Data Engineer - Senior

Cummins India Limited

Pune

8-10 Years

Save

Posted 15 hours ago
Be among the first 40 applicants

Early Applicant

Quick Apply

Job Description

Although the role category specified in the GPP is Remote, the requirement is for Hybrid.

Key Responsibilities:

Design and Automation: Deploy distributed systems for ingesting and transforming data from various sources (relational, event-based, unstructured).
Data Quality and Integrity: Implement frameworks to monitor and troubleshoot data quality and integrity issues.
Data Governance: Establish processes for managing metadata, access, and retention for internal and external users.
Data Pipelines: Build reliable, efficient, scalable, and quality data pipelines with monitoring and alert mechanisms using ETL/ELT tools or scripting languages.
Database Structure: Design and implement physical data models to optimize database performance through efficient indexing and table relationships.
Optimization and Troubleshooting: Optimize, test, and troubleshoot data pipelines.
Large Scale Solutions: Develop and operate large-scale data storage and processing solutions using distributed and cloud-based platforms (e.g., Data Lakes, Hadoop, Hbase, Cassandra, MongoDB, Accumulo, DynamoDB).
Automation: Use modern tools and techniques to automate common, repeatable, and tedious data preparation and integration tasks.
Infrastructure Renovation: Renovate data management infrastructure to drive automation in data integration and management.
Agile Development: Ensure the success of critical analytics initiatives using agile development technologies such as DevOps, Scrum, Kanban.
Team Development: Coach and develop less experienced team members.

External Qualifications and Competencies

Qualifications:

College, university, or equivalent degree in a relevant technical discipline, or equivalent experience required.

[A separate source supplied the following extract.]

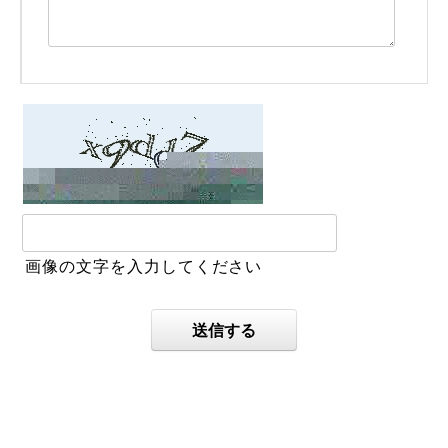
画像の文字を入力してください
送信する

Licensing may be required for compliance with export controls or sanctions regulations.

Competencies:

System Requirements Engineering: Translate stakeholder needs into verifiable requirements; establish acceptance criteria; track requirements status; assess impact of changes.
Collaboration: Build partnerships and work collaboratively to meet shared objectives.
Communication: Develop and deliver communications that convey a clear understanding of the unique needs of different audiences.
Customer Focus: Build strong customer relationships and deliver customer-centric solutions.
Decision Quality: Make good and timely decisions to keep the organization moving forward.
Data Extraction: Perform ETL activities from various sources using appropriate tools and technologies.
Programming: Create, write, and test computer code, test scripts, and build scripts to meet business, technical, security, governance, and compliance requirements.
Quality Assurance Metrics: Apply measurement science to assess solution outcomes using ITOM, SDLC standards, tools, metrics, and KPIs.
Solution Documentation: Document information and solutions to enable improved productivity and effective knowledge transfer.
Solution Validation Testing: Validate configuration item changes or solutions using SDLC standards, tools, and metrics.
Data Quality: Identify, understand, and correct data flaws to support effective information governance.
Problem Solving: Solve problems using systematic analysis processes; implement robust, data-based solutions; prevent problem recurrence.
Values Differences: Recognize the value of different perspectives and cultures.

Additional Responsibilities Unique to this Position

Skills:

ETL/Data Engineering Solution Design and Architecture: Expert level.
SQL and Data Modeling: Expert level (ER Modeling and Dimensional Modeling).
Team Leadership: Ability to lead a team of data engineers.
MSBI (SSIS, SSAS): Experience required.
Databricks (Pyspark) and Python: Experience required.
Additional Skills: Snowflake, Power BI, Neo4j (good to have).
Communication: Good communication skills.

Preferred Experience:

8+ years of overall experience.
5+ years of relevant experience in data engineering.
Knowledge of the latest technologies and trends in data engineering.
Technologies: Familiarity with analyzing complex business systems, industry requirements, and data regulations.
Big Data Platform: Design and development using open source and third-party tools.
Tools: SPARK, Scala/Java, Map-Reduce, Hive, Hbase, Kafka.
SQL: Proficiency in SQL query language.
Cloud-Based Implementation: Experience with clustered compute cloud-based implementations.
Large File Movement: Experience developing applications requiring large file movement for cloud environments.
Analytical Solutions: Experience in building analytical solutions.
IoT Technology: Intermediate experience preferred.
Agile Software Development: Intermediate experience preferred.